25 Jan 2008
A semiconductor laser that can be switched on and off by an external laser pulse could remove the need to convert light pulses into electrical signals in telecoms systems.
Physicists in the UK and Germany have harnessed the curious properties of soliton waves to create a new type of semiconductor laser that can be switched on and off using light pulses. The team believe that this "cavity soliton laser" could play an important role in all-optical telecoms systems, in which data are switched and routed without the need to convert light pulses into electrical signals and back again - processes that can slow down communications and create large amounts of waste heat.
The system, which is based on a vertical-cavity surface-emitting laser (VCSEL) built by the German firm ULM Photonics, was assembled and characterized by Thorsten Ackemann and colleagues at the University of Strathclyde in the UK (Phys. Rev. Lett. 100 013907).
Normally, a VCSEL emits laser light when a current is injected into the optical cavity. In this case, however, the team put a smaller current through the device so that it did not emit laser light. The device is coupled to an external optical cavity containing a diffraction grating, which defines the frequency of the light reflected within the external cavity. This frequency is deliberately offset slightly from the frequency of light within the free-running VCSEL.
The team then fired a pulse from an external laser at a small spot 12 µm in diameter in the VCSEL cavity. This alters the refractive index at that spot, causing the resonant frequency of the VCSEL in the region of the spot to become the same as the resonant frequency of the external cavity.
The end result is that a bright spot of light forms inside the VCSEL. In fact, this spot is a soliton - a solitary wave that confines itself to the same area, and does not spread out into the rest of the cavity. Such self-confinement occurs because the soliton light continues to modify the local refractive index, while the step-change in refractive index outside of the soliton region prevents the light from moving into the rest of the material.
And it's this confinement that causes the intensity of light to increase rapidly, in effect creating a small laser at that location. The laser can then be switched off by firing a second laser pulse at the region, which further modifies the index of refraction and destroys the soliton. This procedure can be repeated at multiple locations within the VCSEL, which leads to an ensemble of "microlasers".
The present device emits near-infrared light with a wavelength of 980 nm, whereas telecoms devices operate at longer wavelengths. Ackemann told physicsworld.com that there is in principle no obstacle to the realization of similar cavity soliton lasers that operate at telecoms wavelengths and described this as a "challenge for the future".

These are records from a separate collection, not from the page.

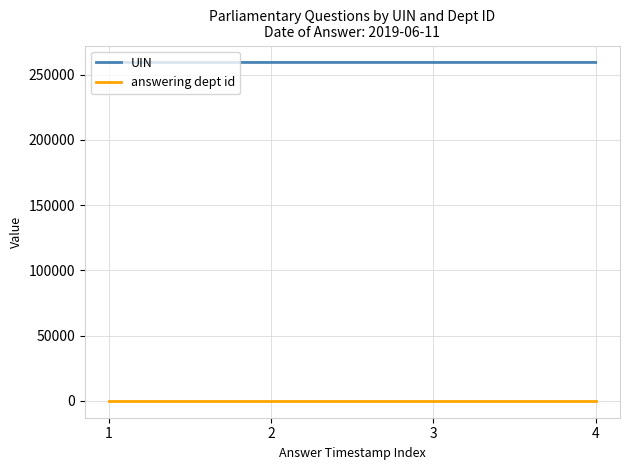

True or false: answering dept id has more than 2 interior local peaks.

False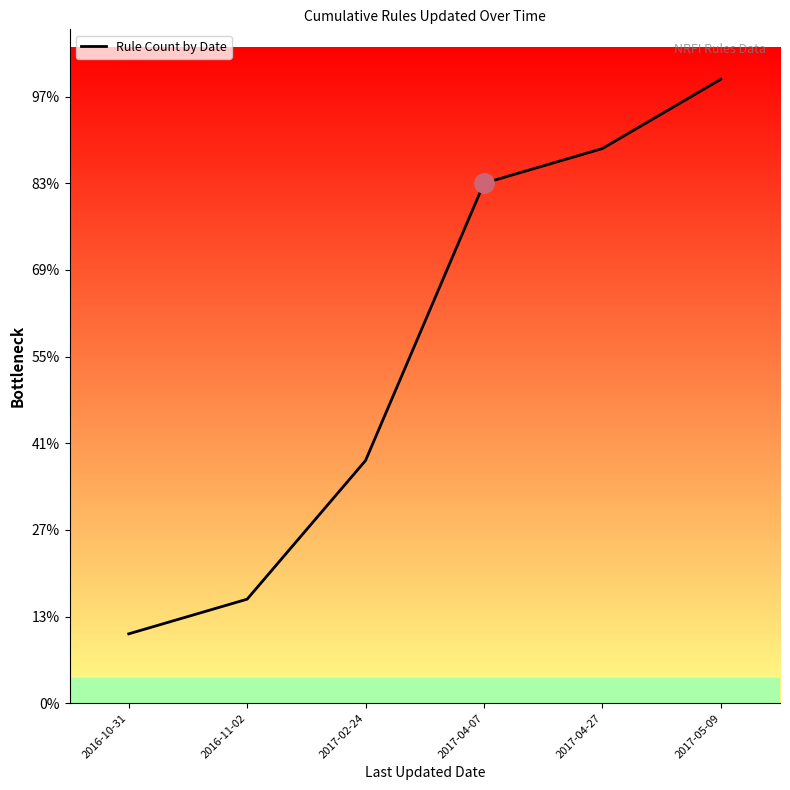

Where does the data first go above 15?

2017-04-27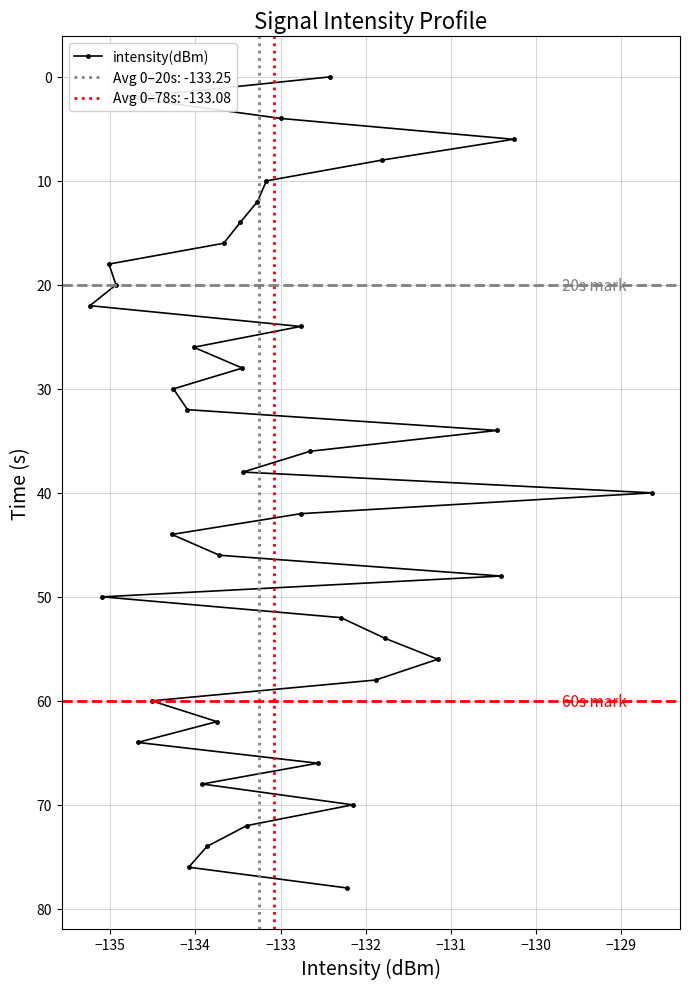

What is the maximum value for intensity(dBm)?

78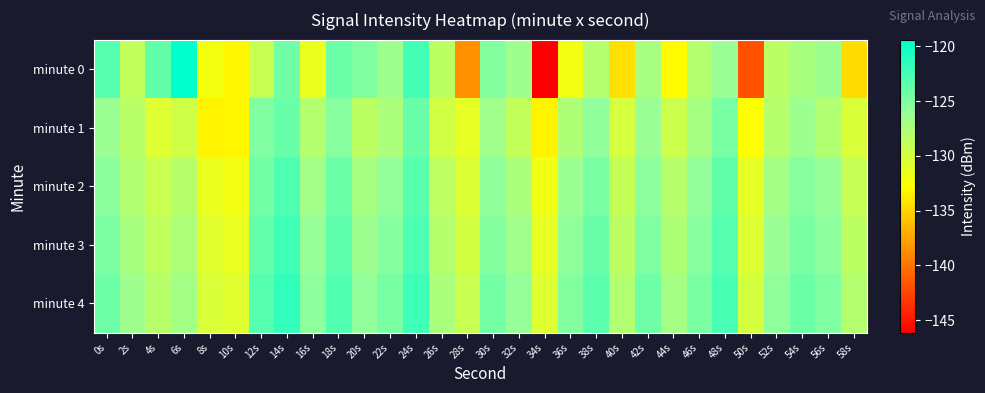

What is the total value across all series at 36s?

-637.0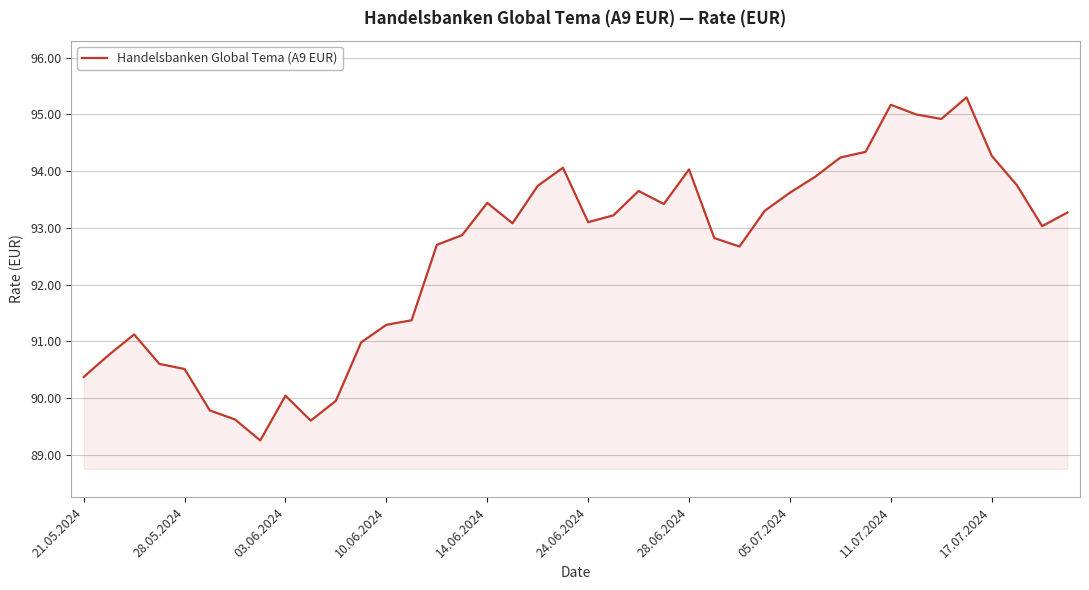

What is the maximum value shown in the chart?

95.3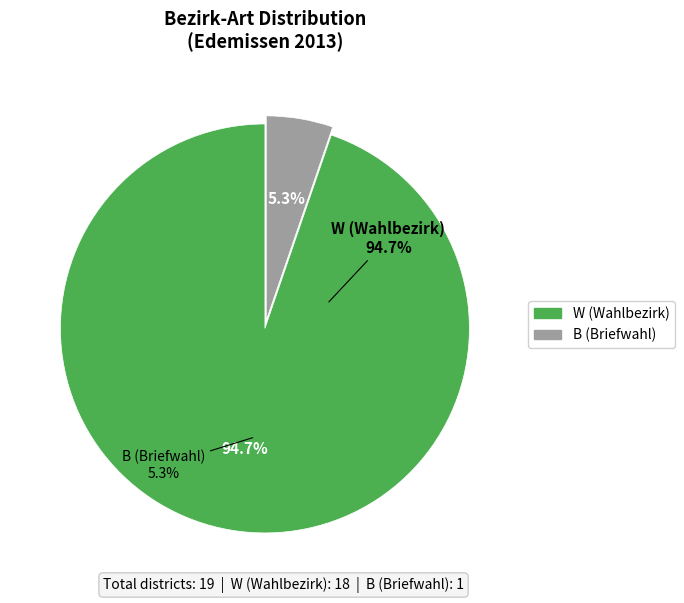

Does B represent more than half of the total?

No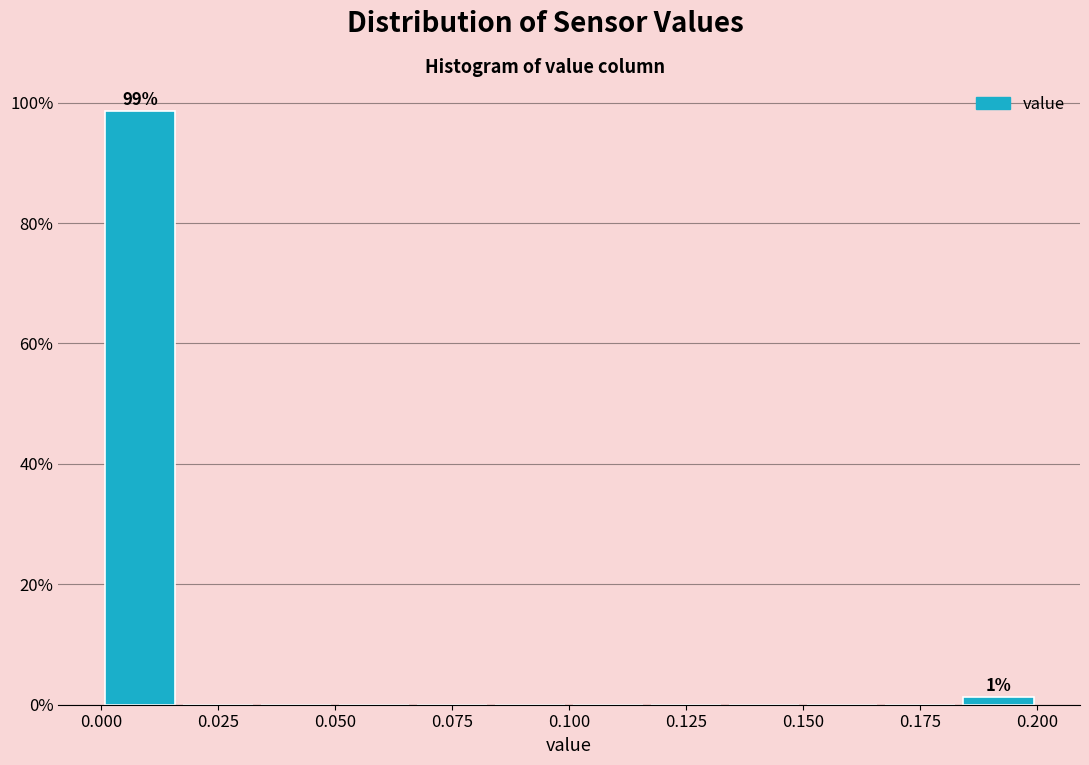

Around what value on the x-axis is the tallest bar? Give the approximate position of its centre, as read against the axis.

0.010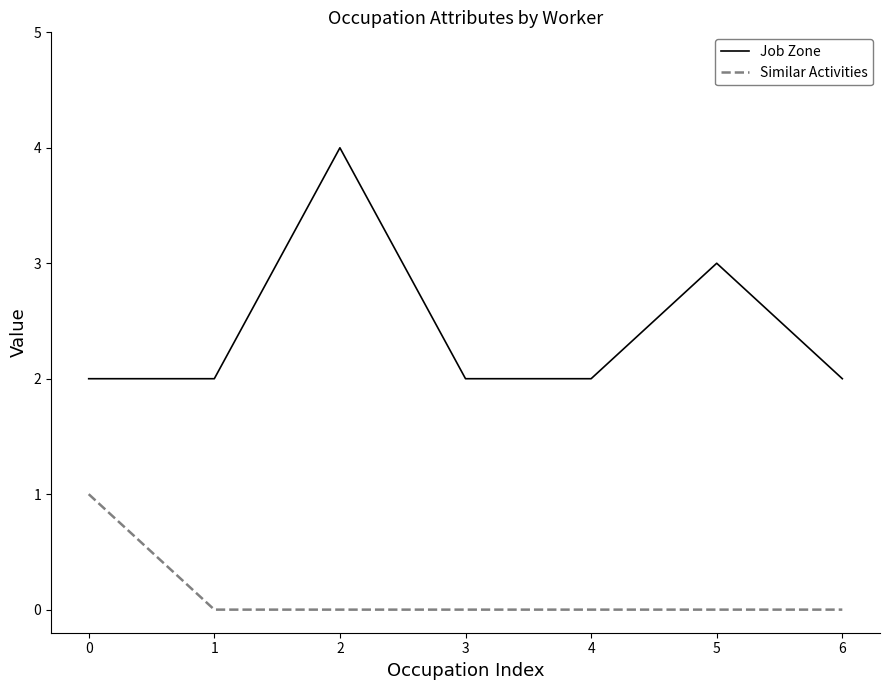

How many lines are shown in the chart?

2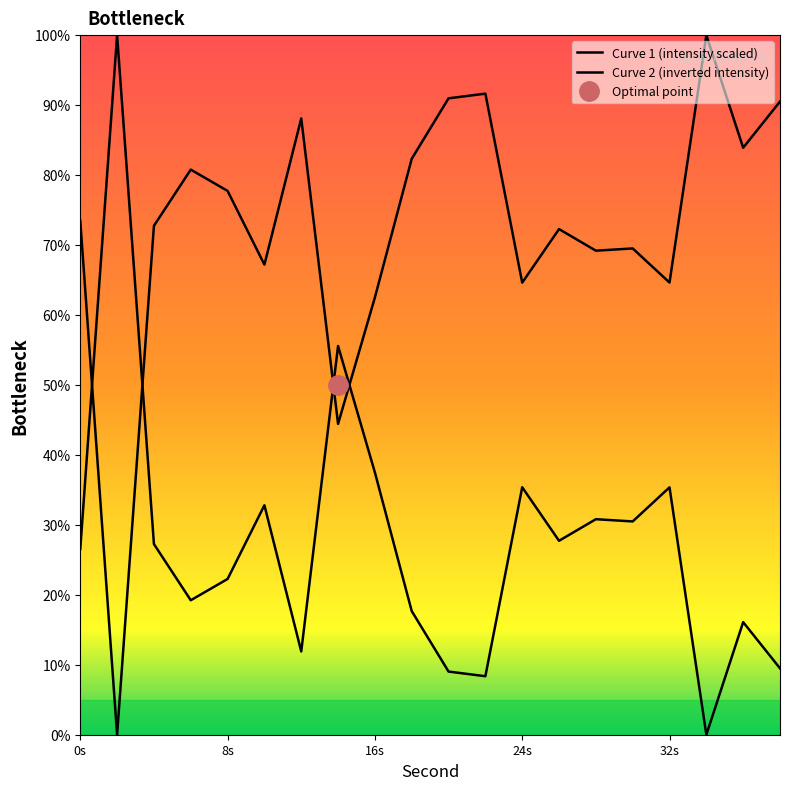

The value at 34 is 34.9. True or false?

False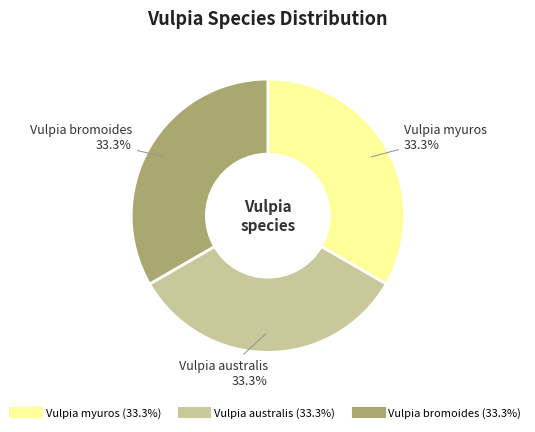

To the nearest percent, what is the average slice percentage?

33%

The team are now working on miniaturizing the device, which currently has an external cavity that is 50 cm in length. Ackemann is confident that this can be reduced to several centimetres without too much trouble, and that it may be possible to create the entire laser on a single chip.
Last month, the Strathclyde group and European colleagues showed that a similar cavity soliton device can be used to delay the propagation of light pulses - another important function that could be used in telecoms devices (Appl. Phys. Lett. 92 011101). Ackemann said that the team are also trying to build cavity soliton laser devices that can both switch and delay light.
Progress will rely not least on achieving high-quality growth of the VCSEL structures. The devices were fabricated by molecular beam epitaxy - a technique that is used to make semiconductor lasers for commercial use. Ackemann described the process for advancing the cavity soliton lasers as "difficult but possible".